Tenía el cuerpo acribillado a balazos; apenas si se encontraba en él una porción en que no hubieran penetrado las balas. Rafferty se preguntó una vez más qué había pasado. ¿Cómo había llegado a morir tanta gente y tan violentamente? Quitó la ropa al cadáver de Callahan y las puso en el saco que había apartado para ello. Luego plegó los brazos del muerto sobre el pecho y lo cubrió con la sábana, para dirigirse hacia la última camilla y su ocupante.

No se había dado cuenta de que, detrás de él, un brazo de Callahan se había deslizado del pecho y colgaba a un costado.

Rafferty empujó la última camilla y realizó su trabajo por última vez. Después se lavó las manos, fregando para eliminar la sangre y observó como se arremolinaba en torno al sumidero antes de desaparecer.

Cuando se volvió, advirtió que un brazo de Callahan colgaba.

Refunfuñando, Rafferty volvió al cadáver, corrió la sábana y miró unos instantes la cara. Luego cogió el brazo y volvió a plegarlo para ponerlo en la posición adecuada.

Los dedos se flexionaron ligeramente.

Probablemente la temperatura fuera demasiado alta en la habitación, pensó. Era un fenómeno que ocurría cuando la temperatura sobrepasaba los diez grados. El calor se filtraba por los poros del muerto y parecía reanimar ciertos miembros.
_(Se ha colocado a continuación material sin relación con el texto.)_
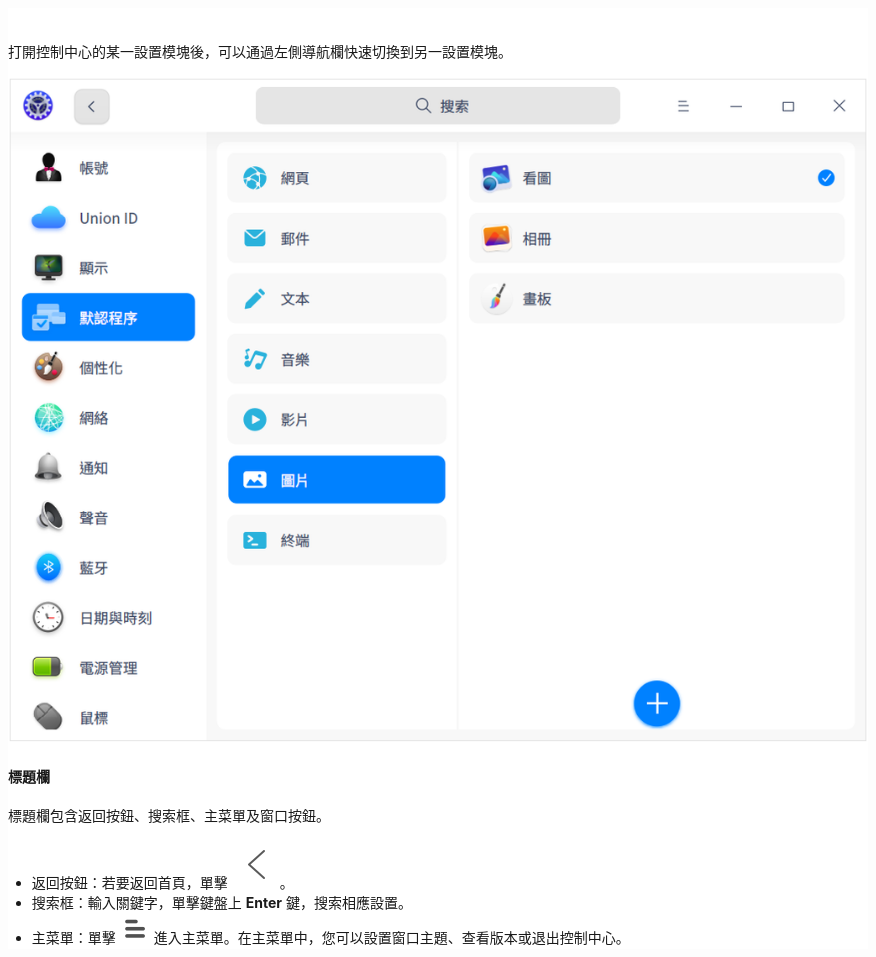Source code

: &nbsp;&nbsp;&nbsp;&nbsp;&nbsp;&nbsp;&nbsp;&nbsp;&nbsp;&nbsp;&nbsp;&nbsp;&nbsp;

打開控制中心的某一設置模塊後，可以通過左側導航欄快速切換到另一設置模塊。

![2|cc-navigation](fig/cc-navigation.png)


#### 標題欄
標題欄包含返回按鈕、搜索框、主菜單及窗口按鈕。

- 返回按鈕：若要返回首頁，單擊 ![back](../common/back.svg)。
- 搜索框：輸入關鍵字，單擊鍵盤上 **Enter** 鍵，搜索相應設置。
- 主菜單：單擊 ![menu](../common/icon_menu.svg) 進入主菜單。在主菜單中，您可以設置窗口主題、查看版本或退出控制中心。
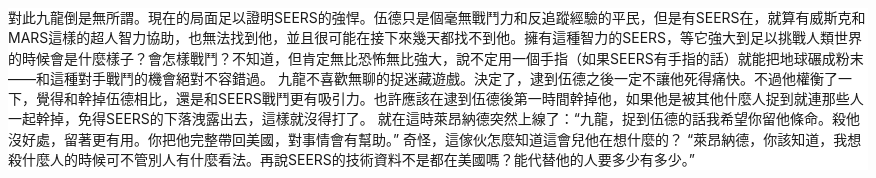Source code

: 對此九龍倒是無所謂。現在的局面足以證明SEERS的強悍。伍德只是個毫無戰鬥力和反追蹤經驗的平民，但是有SEERS在，就算有威斯克和MARS這樣的超人智力協助，也無法找到他，並且很可能在接下來幾天都找不到他。擁有這種智力的SEERS，等它強大到足以挑戰人類世界的時候會是什麼樣子？會怎樣戰鬥？不知道，但肯定無比恐怖無比強大，說不定用一個手指（如果SEERS有手指的話）就能把地球碾成粉末——和這種對手戰鬥的機會絕對不容錯過。
九龍不喜歡無聊的捉迷藏遊戲。決定了，逮到伍德之後一定不讓他死得痛快。不過他權衡了一下，覺得和幹掉伍德相比，還是和SEERS戰鬥更有吸引力。也許應該在逮到伍德後第一時間幹掉他，如果他是被其他什麼人捉到就連那些人一起幹掉，免得SEERS的下落洩露出去，這樣就沒得打了。
就在這時萊昂納德突然上線了：“九龍，捉到伍德的話我希望你留他條命。殺他沒好處，留著更有用。你把他完整帶回美國，對事情會有幫助。”
奇怪，這傢伙怎麼知道這會兒他在想什麼的？
“萊昂納德，你該知道，我想殺什麼人的時候可不管別人有什麼看法。再說SEERS的技術資料不是都在美國嗎？能代替他的人要多少有多少。”
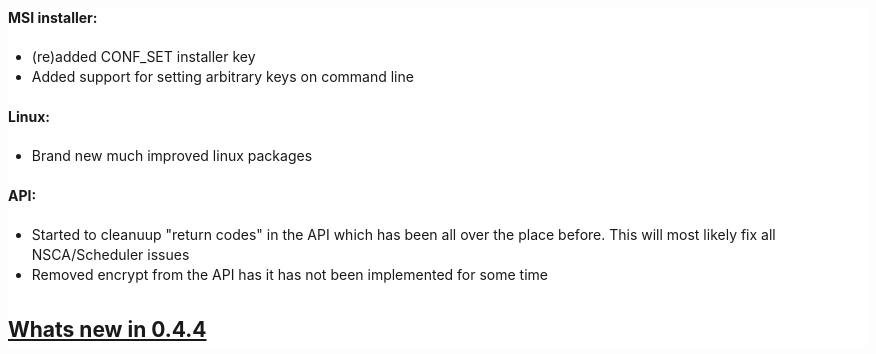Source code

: 
#### MSI installer:

-   (re)added CONF_SET installer key
-   Added support for setting arbitrary keys on command line


#### Linux:

-   Brand new much improved linux packages


#### API:

-   Started to cleanuup "return codes" in the API which has been all over the place before. This will most likely fix all NSCA/Scheduler issues
-   Removed encrypt from the API has it has not been implemented for some time

## [Whats new in 0.4.4](0.4.4)
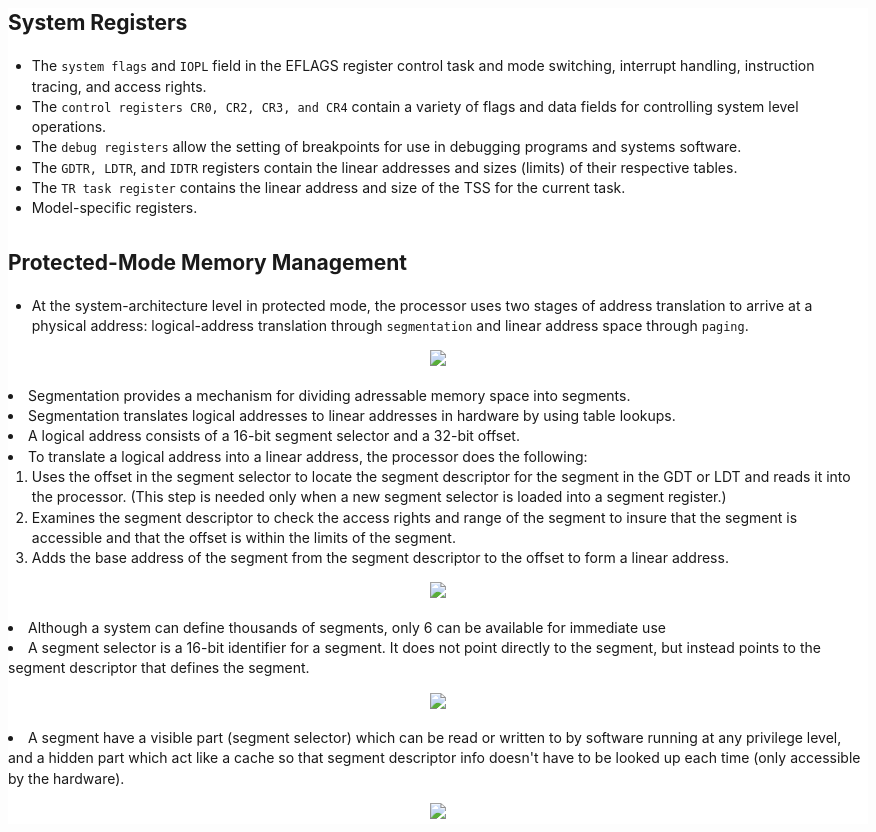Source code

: ## System Registers
* The `system flags` and `IOPL` field in the EFLAGS register control task and mode switching, interrupt handling, instruction tracing, and access rights.
* The `control registers CR0, CR2, CR3, and CR4` contain a variety of flags and data fields for controlling system level operations.
* The `debug registers` allow the setting of breakpoints for use in debugging programs and systems software. 
* The `GDTR, LDTR`, and `IDTR` registers contain the linear addresses and sizes (limits) of their respective tables.
* The `TR task register` contains the linear address and size of the TSS for the current task.
* Model-specific registers.

## Protected-Mode Memory Management
* At the system-architecture level in protected mode, the processor uses two stages of address translation to arrive at a physical address: logical-address translation through `segmentation` and linear address space through `paging`.
<p align="center"> 
    <img src="https://i.imgur.com/QpA3AS9.png" width="600px" height="auto">
</p

* Segmentation provides a mechanism for dividing adressable memory space into segments.
* Segmentation translates logical addresses to linear addresses in hardware by using table lookups.
* A logical address consists of a 16-bit segment selector and a 32-bit offset.
* To translate a logical address into a linear address, the processor does the following:
    1. Uses the offset in the segment selector to locate the segment descriptor for the segment in the GDT or LDT and reads it into the processor. (This step is needed only when a new segment selector is loaded into a segment register.)
    2. Examines the segment descriptor to check the access rights and range of the segment to insure that the segment is accessible and that the offset is within the limits of the segment.
    3. Adds the base address of the segment from the segment descriptor to the offset to form a linear address.

<p align="center"> 
    <img src="https://i.imgur.com/jh5Bp46.png" width="600px" height="auto">
</p

* Although a system can define thousands of segments, only 6 can be available for immediate use
* A segment selector is a 16-bit identifier for a segment. It does not point directly to the segment, but instead points to the segment descriptor that defines the segment.

<p align="center"> 
    <img src="https://i.imgur.com/JUOiXYX.png" width="600px" height="auto">
</p

* A segment have a visible part (segment selector) which can be read or written to by software running at any privilege level, and a hidden part which act like a cache so that segment descriptor info doesn't have to be looked up each time (only accessible by the hardware).
<p align="center"> 
    <img src="https://i.imgur.com/lxlmUtA.png" width="600px" height="auto">
</p>

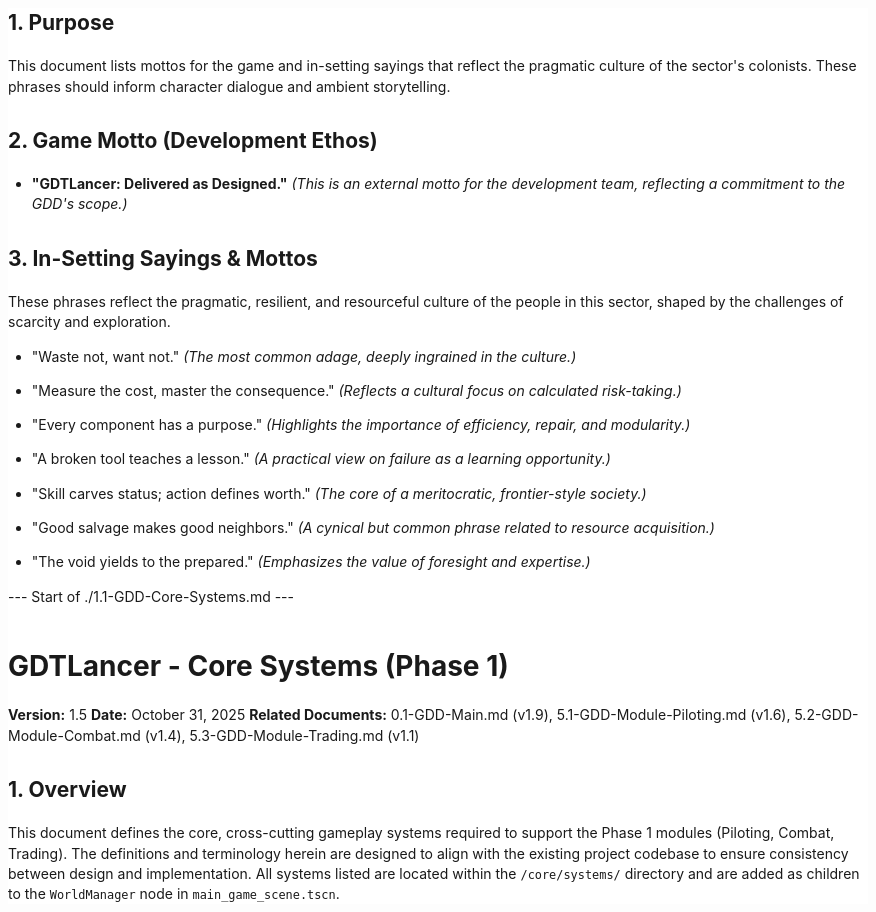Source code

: ## 1. Purpose

This document lists mottos for the game and in-setting sayings that reflect the pragmatic culture of the sector's colonists. These phrases should inform character dialogue and ambient storytelling.

## 2. Game Motto (Development Ethos)

* **"GDTLancer: Delivered as Designed."**
    *(This is an external motto for the development team, reflecting a commitment to the GDD's scope.)*

## 3. In-Setting Sayings & Mottos

These phrases reflect the pragmatic, resilient, and resourceful culture of the people in this sector, shaped by the challenges of scarcity and exploration.

* "Waste not, want not."
    *(The most common adage, deeply ingrained in the culture.)*

* "Measure the cost, master the consequence."
    *(Reflects a cultural focus on calculated risk-taking.)*

* "Every component has a purpose."
    *(Highlights the importance of efficiency, repair, and modularity.)*

* "A broken tool teaches a lesson."
    *(A practical view on failure as a learning opportunity.)*

* "Skill carves status; action defines worth."
    *(The core of a meritocratic, frontier-style society.)*

* "Good salvage makes good neighbors."
    *(A cynical but common phrase related to resource acquisition.)*

* "The void yields to the prepared."
    *(Emphasizes the value of foresight and expertise.)*

--- Start of ./1.1-GDD-Core-Systems.md ---

# GDTLancer - Core Systems (Phase 1)

**Version:** 1.5
**Date:** October 31, 2025
**Related Documents:** 0.1-GDD-Main.md (v1.9), 5.1-GDD-Module-Piloting.md (v1.6), 5.2-GDD-Module-Combat.md (v1.4), 5.3-GDD-Module-Trading.md (v1.1)

## 1. Overview

This document defines the core, cross-cutting gameplay systems required to support the Phase 1 modules (Piloting, Combat, Trading). The definitions and terminology herein are designed to align with the existing project codebase to ensure consistency between design and implementation. All systems listed are located within the `/core/systems/` directory and are added as children to the `WorldManager` node in `main_game_scene.tscn`.
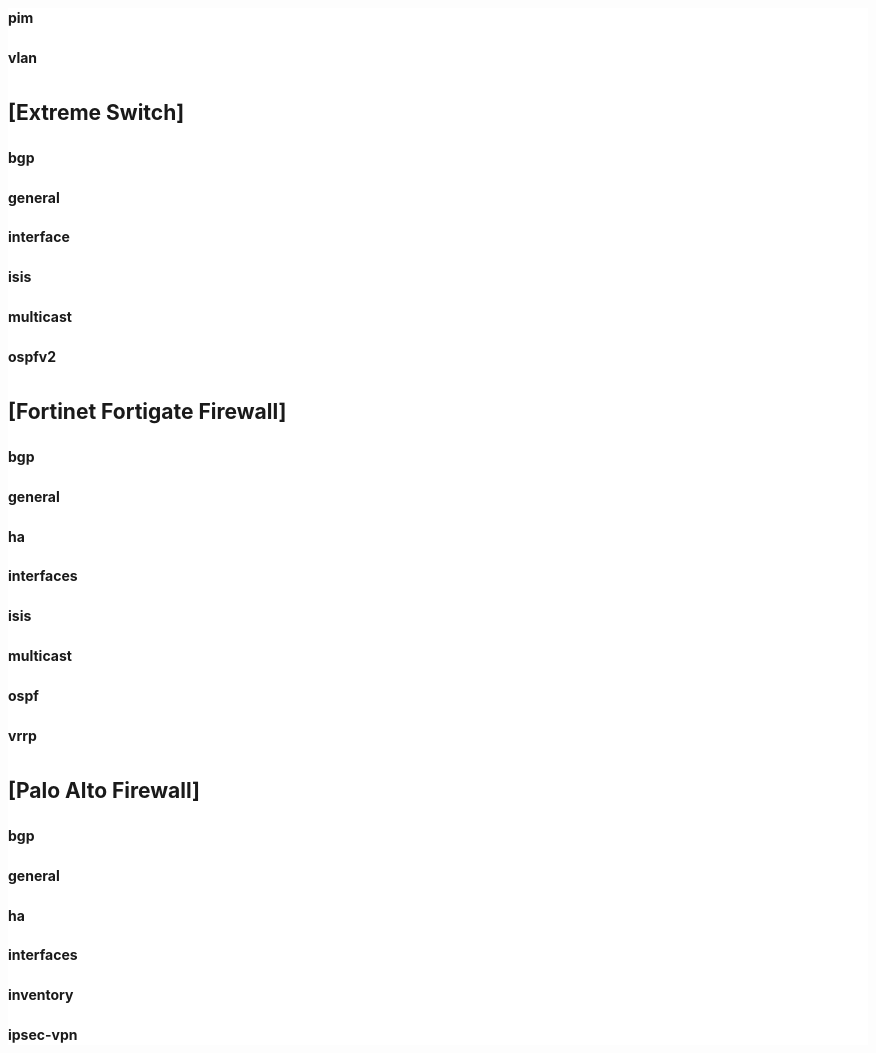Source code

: #### pim 

#### vlan 


## [Extreme Switch]

#### bgp 

#### general 

#### interface 

#### isis 

#### multicast 

#### ospfv2 


## [Fortinet Fortigate Firewall]

#### bgp 

#### general 

#### ha 

#### interfaces 

#### isis 

#### multicast 

#### ospf 

#### vrrp 


## [Palo Alto Firewall]

#### bgp 

#### general 

#### ha 

#### interfaces 

#### inventory 

#### ipsec-vpn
Recordó como, durante su primera semana de trabajo, el sistema de enfriamiento se había atascado por completo. Para su horror, uno de los cadáveres que había estado limpiando se sentó. En la presente ocasión se limitaba a sonreír e ir hasta el termostato que había en la pared y bajarlo unos grados.

A su espalda, sobre la plancha de metal, los dedos de Callahan volvieron a moverse.

Rafferty volvió al cuerpo, colocó nuevamente el brazo de Callahan sobre el pecho y nuevamente lo cubrió con la sábana.

Miró el reloj. ¿Dónde diablos estaba Riley? Llegaba tarde a reemplazarlo. Rafferty tenía ganas de irse a su casa. Con todo el corazón esperaba que la noche fuese más calma.

A su espalda, los cadáveres yacían en sus respectivas mesas, cada uno cubierto por una sábana verde de plástico.

Sintió que la temperatura del aire descendía notablemente. El termostato comenzaba a hacer sentir su trabajo. Rafferty sonrió, complacido ante su habilidad.

Cuando vio que la sábana que cubría a David Callahan volvió a moverse, Raffety hizo caso omiso de ello.

Tal vez la temperatura tenía que bajar todavía unos grados más, pensó. Era extraño que fuese el único cadáver afectado, reflexionó. Rafferty se alzó de hombros y no pensó más en ese asunto. Cogió un papel y se sentó al escritorio, aguardando que llegara Riley.

Otra vez, movimiento. Otra vez, de Callahan.